RE Help splitting CVS data

Discussion in 'Python' started by Garry, Jan 20, 2013.

  1. Garry

    Garry Guest

    I'm trying to manipulate family tree data using Python.
    I'm using linux and Python 2.7.3 and have data files saved as Linux formatted cvs files
    The data appears in this format:

    Marriage,Husband,Wife,Date,Place,Source,Note0x0a
    Note: the Source field or the Note field can contain quoted data (same as the Place field)

    Actual data:
    [F0244],[I0690],[I0354],1916-06-08,"Neely's Landing, Cape Gir. Co, MO",,0x0a
    [F0245],[I0692],[I0355],1919-09-04,"Cape Girardeau Co, MO",,0x0a

    code snippet follows:

    import os
    import re
    #I'm using the following regex in an attempt to decode the data:
    RegExp2 = "^(\[[A-Z]\d{1,}\])\,(\[[A-Z]\d{1,}\])\,(\[[A-Z]\d{1,}\])\,(\d{,4}\-\d{,2}\-\d{,2})\,(.*|\".*\")\,(.*|\".*\")\,(.*|\".*\")"
    #
    line = "[F0244],[I0690],[I0354],1916-06-08,\"Neely's Landing, Cape Gir. Co, MO\",,"
    #
    (Marriage,Husband,Wife,Date,Place,Source,Note) = re.split(RegExp2,line)
    #
    #However, this does not decode the 7 fields.
    # The following error is displayed:
    Traceback (most recent call last):
    File "<stdin>", line 1, in <module>
    ValueError: too many values to unpack
    #
    # When I use xx the fields apparently get unpacked.
    xx = re.split(RegExp2,line)
    #
    >>> print xx[0]


    >>> print xx[1]

    [F0244]
    >>> print xx[5]

    "Neely's Landing, Cape Gir. Co, MO"
    >>> print xx[6]


    >>> print xx[7]


    >>> print xx[8]


    Why is there an extra NULL field before and after my record contents?
    I'm stuck, comments and solutions greatly appreciated.

    Garry
     
    Garry, Jan 20, 2013
    #1
    1. Advertising

  2. On 01/20/2013 05:04 PM, Garry wrote:
    > I'm trying to manipulate family tree data using Python.
    > I'm using linux and Python 2.7.3 and have data files saved as Linux formatted cvs files
    > The data appears in this format:
    >
    > Marriage,Husband,Wife,Date,Place,Source,Note0x0a
    > Note: the Source field or the Note field can contain quoted data (same as the Place field)

• Extracted material
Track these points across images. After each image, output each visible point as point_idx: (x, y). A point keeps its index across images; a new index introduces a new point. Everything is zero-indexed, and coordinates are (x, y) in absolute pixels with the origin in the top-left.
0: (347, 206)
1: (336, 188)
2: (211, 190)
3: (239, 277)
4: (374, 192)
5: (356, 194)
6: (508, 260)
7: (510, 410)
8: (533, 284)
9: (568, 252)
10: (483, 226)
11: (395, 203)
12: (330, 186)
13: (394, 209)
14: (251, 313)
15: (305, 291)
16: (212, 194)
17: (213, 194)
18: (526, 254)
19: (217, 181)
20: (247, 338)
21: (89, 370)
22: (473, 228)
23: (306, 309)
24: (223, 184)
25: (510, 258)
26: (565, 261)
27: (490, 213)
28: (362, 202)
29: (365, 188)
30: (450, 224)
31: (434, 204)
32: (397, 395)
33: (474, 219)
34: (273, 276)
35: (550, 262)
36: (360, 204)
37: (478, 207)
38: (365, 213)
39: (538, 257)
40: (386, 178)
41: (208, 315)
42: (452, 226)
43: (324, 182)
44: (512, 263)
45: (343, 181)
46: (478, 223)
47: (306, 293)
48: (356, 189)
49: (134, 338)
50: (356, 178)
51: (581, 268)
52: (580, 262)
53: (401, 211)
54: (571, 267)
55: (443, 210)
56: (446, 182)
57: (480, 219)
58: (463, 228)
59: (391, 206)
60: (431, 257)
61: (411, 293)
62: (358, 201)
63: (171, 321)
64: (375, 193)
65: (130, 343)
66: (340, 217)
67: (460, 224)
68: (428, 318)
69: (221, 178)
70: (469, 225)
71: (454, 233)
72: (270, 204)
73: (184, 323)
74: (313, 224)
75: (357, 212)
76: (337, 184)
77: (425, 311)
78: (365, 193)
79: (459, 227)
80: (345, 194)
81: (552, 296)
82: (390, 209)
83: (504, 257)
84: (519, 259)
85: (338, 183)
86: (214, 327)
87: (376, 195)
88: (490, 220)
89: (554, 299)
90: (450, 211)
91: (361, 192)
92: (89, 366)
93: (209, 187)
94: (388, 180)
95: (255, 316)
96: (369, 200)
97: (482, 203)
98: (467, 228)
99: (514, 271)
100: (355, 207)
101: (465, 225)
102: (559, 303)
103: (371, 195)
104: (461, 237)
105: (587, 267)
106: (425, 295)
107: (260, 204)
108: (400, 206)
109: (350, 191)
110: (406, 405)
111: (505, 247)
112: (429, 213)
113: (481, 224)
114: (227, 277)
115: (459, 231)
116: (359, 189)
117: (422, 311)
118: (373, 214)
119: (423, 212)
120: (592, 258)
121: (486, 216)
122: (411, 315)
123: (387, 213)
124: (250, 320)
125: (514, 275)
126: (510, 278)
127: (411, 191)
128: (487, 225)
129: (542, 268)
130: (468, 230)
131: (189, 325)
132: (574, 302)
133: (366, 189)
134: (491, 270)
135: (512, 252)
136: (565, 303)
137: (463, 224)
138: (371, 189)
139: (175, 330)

* * *

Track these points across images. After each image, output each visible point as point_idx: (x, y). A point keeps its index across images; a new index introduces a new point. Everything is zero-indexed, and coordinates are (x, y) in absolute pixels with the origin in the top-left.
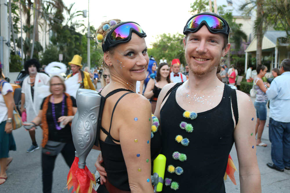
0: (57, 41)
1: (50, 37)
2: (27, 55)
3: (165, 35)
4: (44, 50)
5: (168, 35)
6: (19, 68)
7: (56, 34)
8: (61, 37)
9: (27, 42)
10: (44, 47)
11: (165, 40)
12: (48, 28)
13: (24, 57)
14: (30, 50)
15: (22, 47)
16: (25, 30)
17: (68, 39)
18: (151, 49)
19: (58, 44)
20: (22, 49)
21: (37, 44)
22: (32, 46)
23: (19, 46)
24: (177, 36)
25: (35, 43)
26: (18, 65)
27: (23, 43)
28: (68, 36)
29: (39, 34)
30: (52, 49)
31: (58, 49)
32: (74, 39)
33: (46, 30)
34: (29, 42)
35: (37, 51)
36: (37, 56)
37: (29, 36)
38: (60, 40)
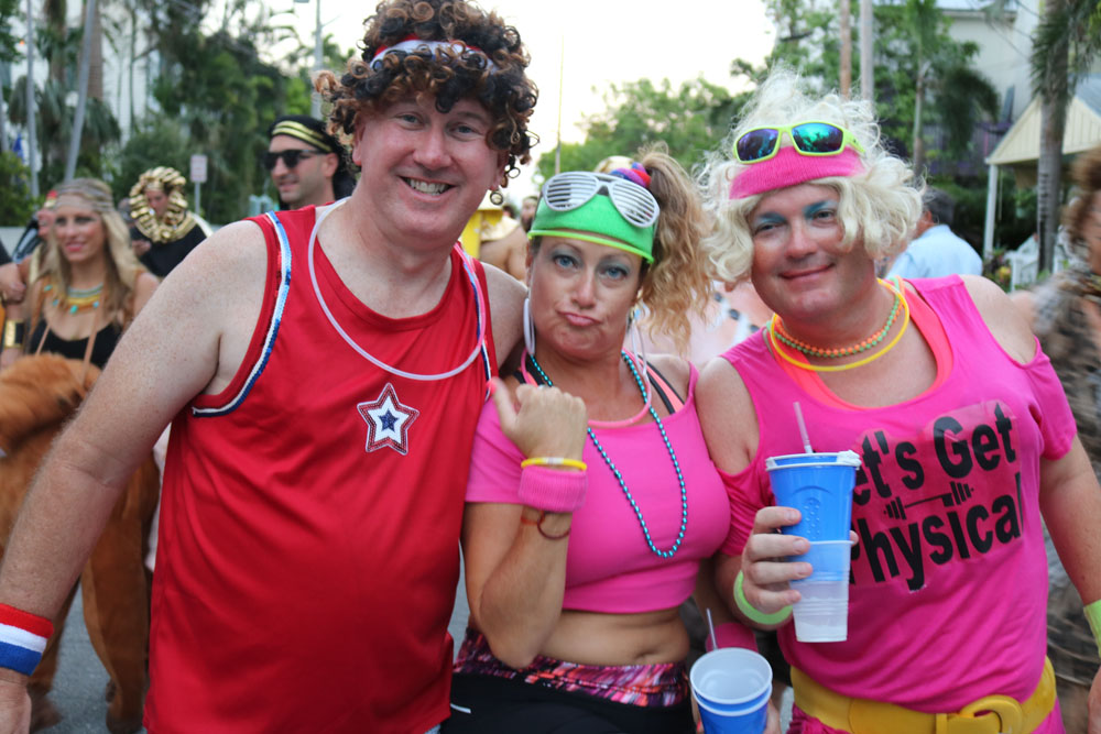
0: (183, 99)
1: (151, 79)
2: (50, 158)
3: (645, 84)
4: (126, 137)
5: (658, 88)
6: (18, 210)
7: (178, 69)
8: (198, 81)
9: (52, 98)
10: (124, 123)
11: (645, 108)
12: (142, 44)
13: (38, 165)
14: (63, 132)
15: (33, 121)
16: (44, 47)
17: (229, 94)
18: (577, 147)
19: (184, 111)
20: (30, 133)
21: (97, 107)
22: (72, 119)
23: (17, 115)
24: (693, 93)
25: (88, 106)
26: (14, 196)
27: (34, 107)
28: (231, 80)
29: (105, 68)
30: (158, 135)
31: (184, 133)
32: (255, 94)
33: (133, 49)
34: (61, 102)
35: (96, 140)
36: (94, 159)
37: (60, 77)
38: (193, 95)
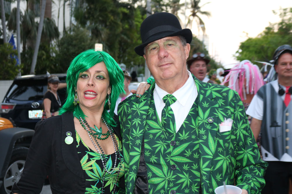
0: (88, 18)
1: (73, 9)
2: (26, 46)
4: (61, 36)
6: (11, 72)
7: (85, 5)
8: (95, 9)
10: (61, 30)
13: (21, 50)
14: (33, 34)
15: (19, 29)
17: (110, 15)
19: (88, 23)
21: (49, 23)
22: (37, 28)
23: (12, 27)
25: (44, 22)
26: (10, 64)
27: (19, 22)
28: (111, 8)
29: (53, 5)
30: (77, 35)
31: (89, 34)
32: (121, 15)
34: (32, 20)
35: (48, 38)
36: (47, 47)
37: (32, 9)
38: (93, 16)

--

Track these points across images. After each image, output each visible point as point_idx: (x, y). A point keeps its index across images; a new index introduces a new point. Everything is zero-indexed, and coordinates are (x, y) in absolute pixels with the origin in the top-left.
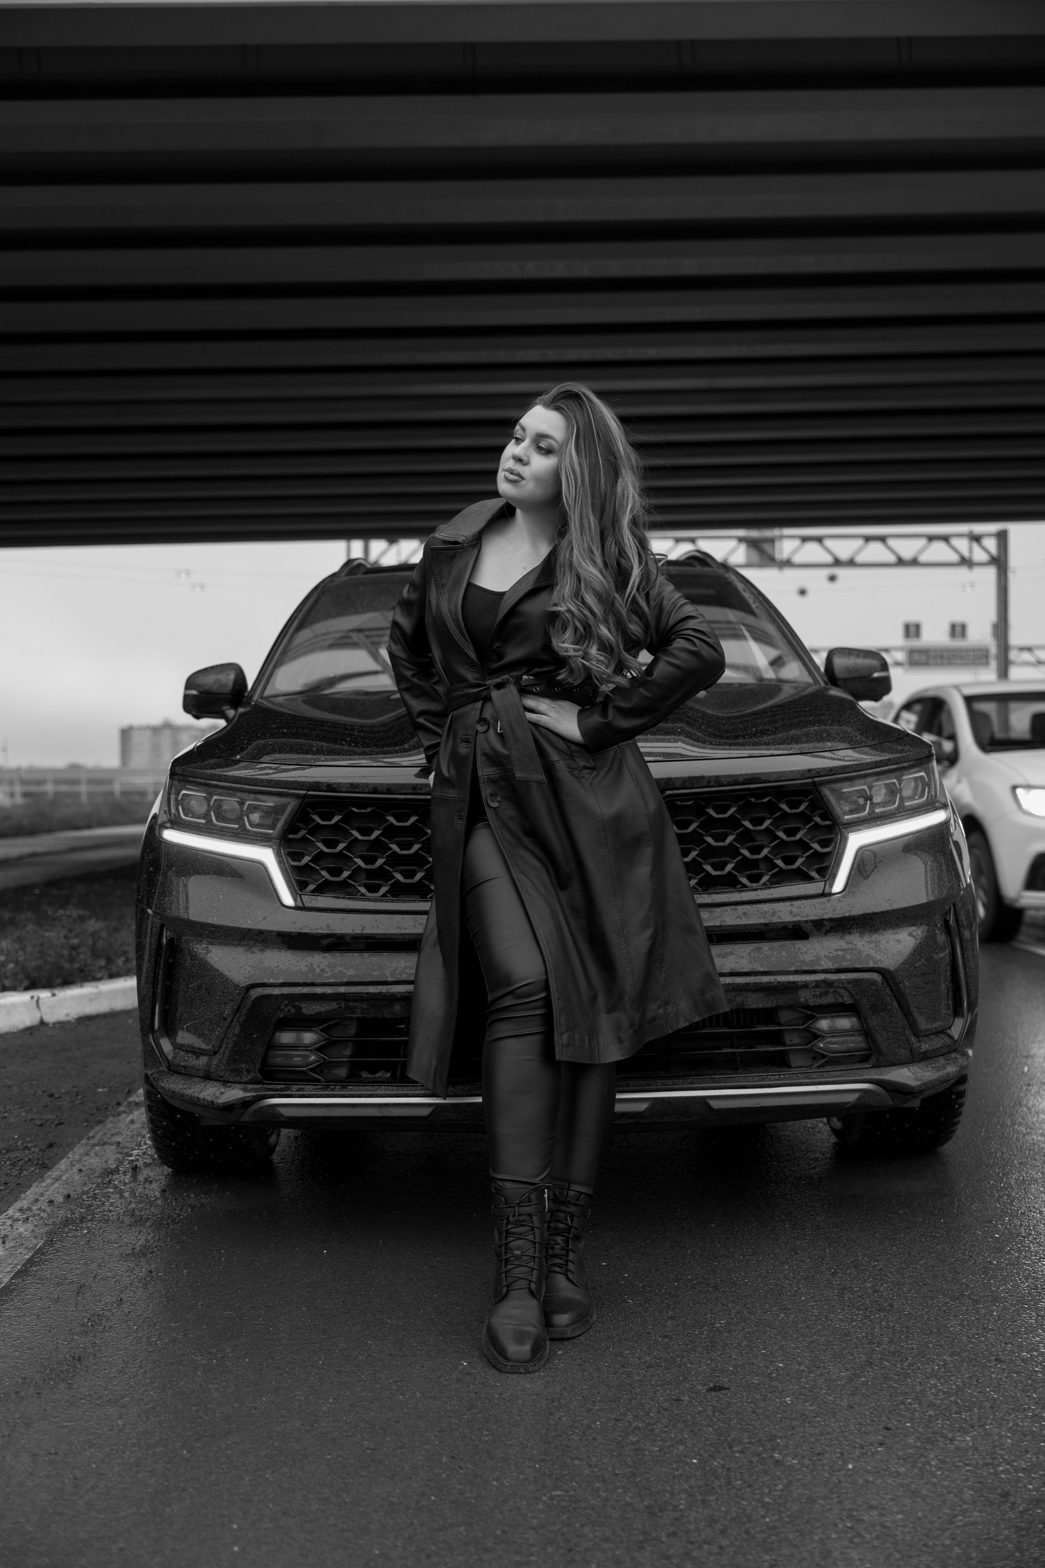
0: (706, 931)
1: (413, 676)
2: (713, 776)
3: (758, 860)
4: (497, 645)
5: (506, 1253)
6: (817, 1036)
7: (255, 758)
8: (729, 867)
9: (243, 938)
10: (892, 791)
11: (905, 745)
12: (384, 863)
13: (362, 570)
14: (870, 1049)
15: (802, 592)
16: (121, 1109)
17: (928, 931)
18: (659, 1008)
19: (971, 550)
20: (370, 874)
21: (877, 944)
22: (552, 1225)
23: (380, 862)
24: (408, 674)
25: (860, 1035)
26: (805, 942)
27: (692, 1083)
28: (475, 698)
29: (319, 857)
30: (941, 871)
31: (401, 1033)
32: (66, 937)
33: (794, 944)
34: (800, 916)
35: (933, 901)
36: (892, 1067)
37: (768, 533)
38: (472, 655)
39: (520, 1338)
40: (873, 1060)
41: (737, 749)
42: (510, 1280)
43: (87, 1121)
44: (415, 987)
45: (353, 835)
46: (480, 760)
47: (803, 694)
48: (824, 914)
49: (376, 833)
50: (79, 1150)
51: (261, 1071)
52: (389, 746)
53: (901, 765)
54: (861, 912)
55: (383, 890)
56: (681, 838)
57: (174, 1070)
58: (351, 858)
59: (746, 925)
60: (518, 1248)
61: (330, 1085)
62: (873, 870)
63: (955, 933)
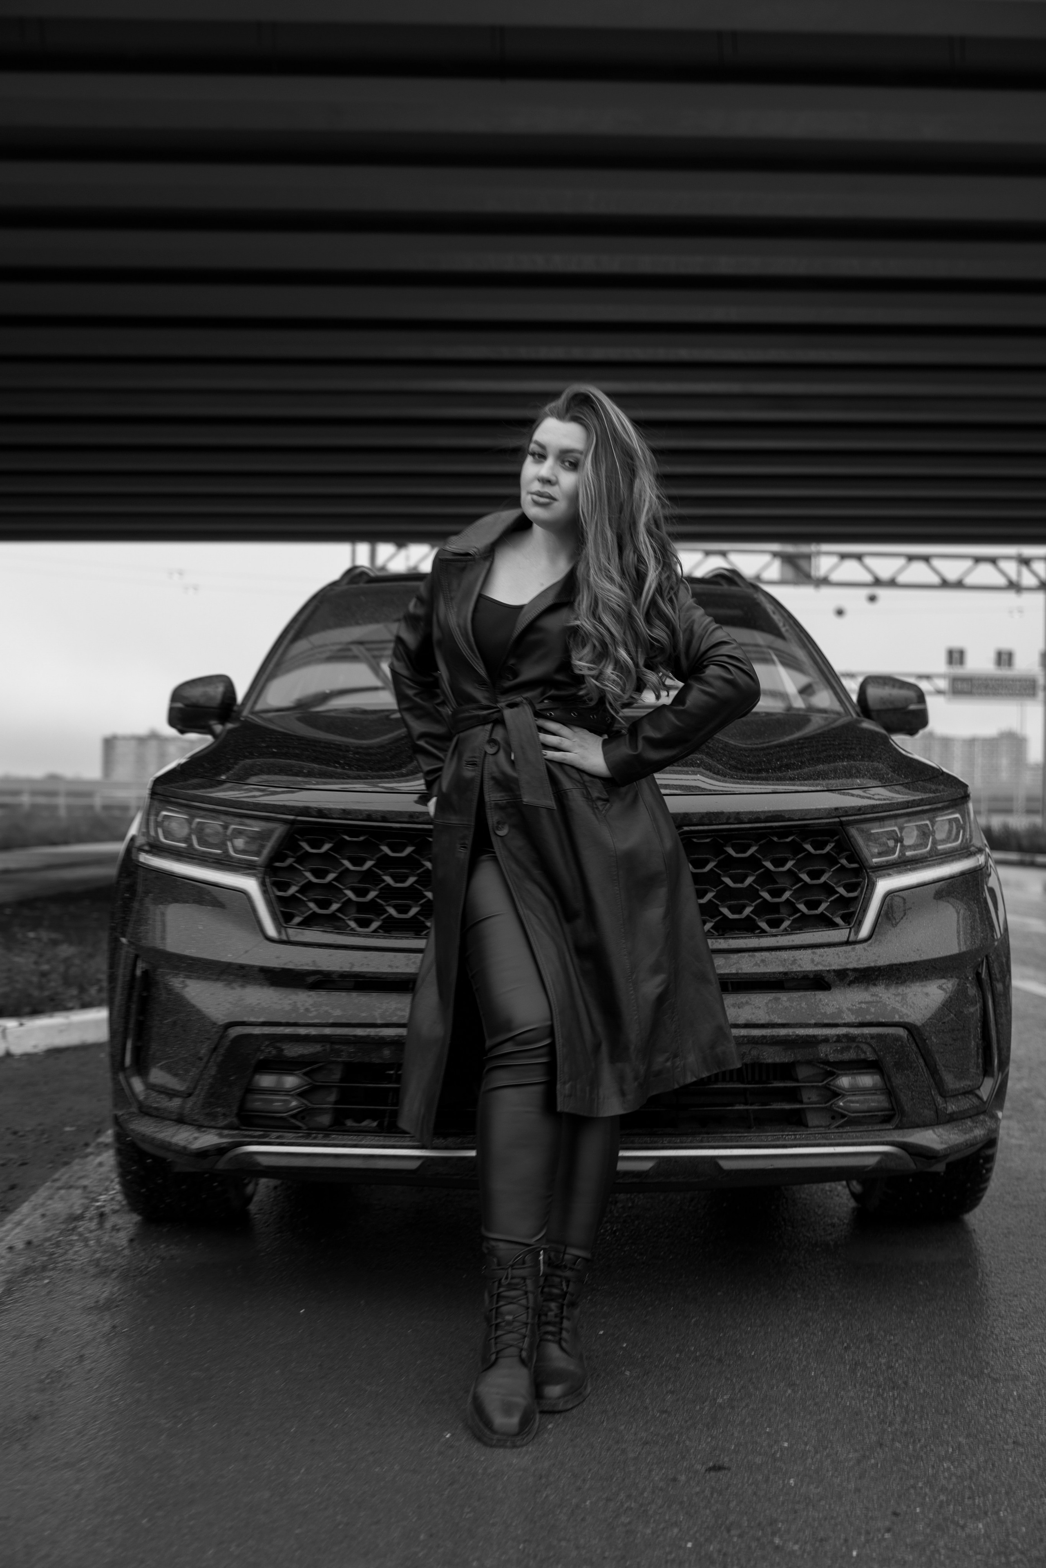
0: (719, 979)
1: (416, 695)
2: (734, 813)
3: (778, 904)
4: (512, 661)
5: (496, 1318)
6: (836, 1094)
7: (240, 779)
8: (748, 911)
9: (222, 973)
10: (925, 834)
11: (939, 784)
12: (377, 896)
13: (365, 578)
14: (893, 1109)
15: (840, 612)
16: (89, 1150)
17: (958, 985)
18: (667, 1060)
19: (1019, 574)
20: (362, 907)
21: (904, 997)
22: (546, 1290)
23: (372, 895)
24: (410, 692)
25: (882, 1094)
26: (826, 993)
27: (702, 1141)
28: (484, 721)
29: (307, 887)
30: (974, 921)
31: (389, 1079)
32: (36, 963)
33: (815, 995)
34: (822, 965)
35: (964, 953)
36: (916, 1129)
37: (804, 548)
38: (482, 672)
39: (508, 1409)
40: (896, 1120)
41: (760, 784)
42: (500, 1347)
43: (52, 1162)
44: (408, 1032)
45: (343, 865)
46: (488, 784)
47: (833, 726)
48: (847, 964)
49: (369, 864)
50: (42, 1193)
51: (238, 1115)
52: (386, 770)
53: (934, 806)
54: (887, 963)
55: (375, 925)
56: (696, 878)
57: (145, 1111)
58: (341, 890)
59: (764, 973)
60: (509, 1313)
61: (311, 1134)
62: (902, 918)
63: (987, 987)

• Action item
Continue the Python forum thread above on splitting family tree CSV data, picking up right after its final line.

• Reply
    >
    > Actual data:
    > [F0244],[I0690],[I0354],1916-06-08,"Neely's Landing, Cape Gir. Co, MO",,0x0a
    > [F0245],[I0692],[I0355],1919-09-04,"Cape Girardeau Co, MO",,0x0a
    >
    > code snippet follows:
    >
    > import os
    > import re
    > #I'm using the following regex in an attempt to decode the data:
    > RegExp2 = "^(\[[A-Z]\d{1,}\])\,(\[[A-Z]\d{1,}\])\,(\[[A-Z]\d{1,}\])\,(\d{,4}\-\d{,2}\-\d{,2})\,(.*|\".*\")\,(.*|\".*\")\,(.*|\".*\")"
    > #
    > line = "[F0244],[I0690],[I0354],1916-06-08,\"Neely's Landing, Cape Gir. Co, MO\",,"
    > #
    > (Marriage,Husband,Wife,Date,Place,Source,Note) = re.split(RegExp2,line)
    > #
    > #However, this does not decode the 7 fields.
    > # The following error is displayed:
    > Traceback (most recent call last):
    > File "<stdin>", line 1, in <module>
    > ValueError: too many values to unpack
    > #
    > # When I use xx the fields apparently get unpacked.
    > xx = re.split(RegExp2,line)
    > #
    >>>> print xx[0]
    >>>> print xx[1]

    > [F0244]
    >>>> print xx[5]

    > "Neely's Landing, Cape Gir. Co, MO"
    >>>> print xx[6]
    >>>> print xx[7]
    >>>> print xx[8]

    > Why is there an extra NULL field before and after my record contents?
    > I'm stuck, comments and solutions greatly appreciated.
    >
    > Garry
    >



    Gosh, you really don't want to use regex to split csv lines like that....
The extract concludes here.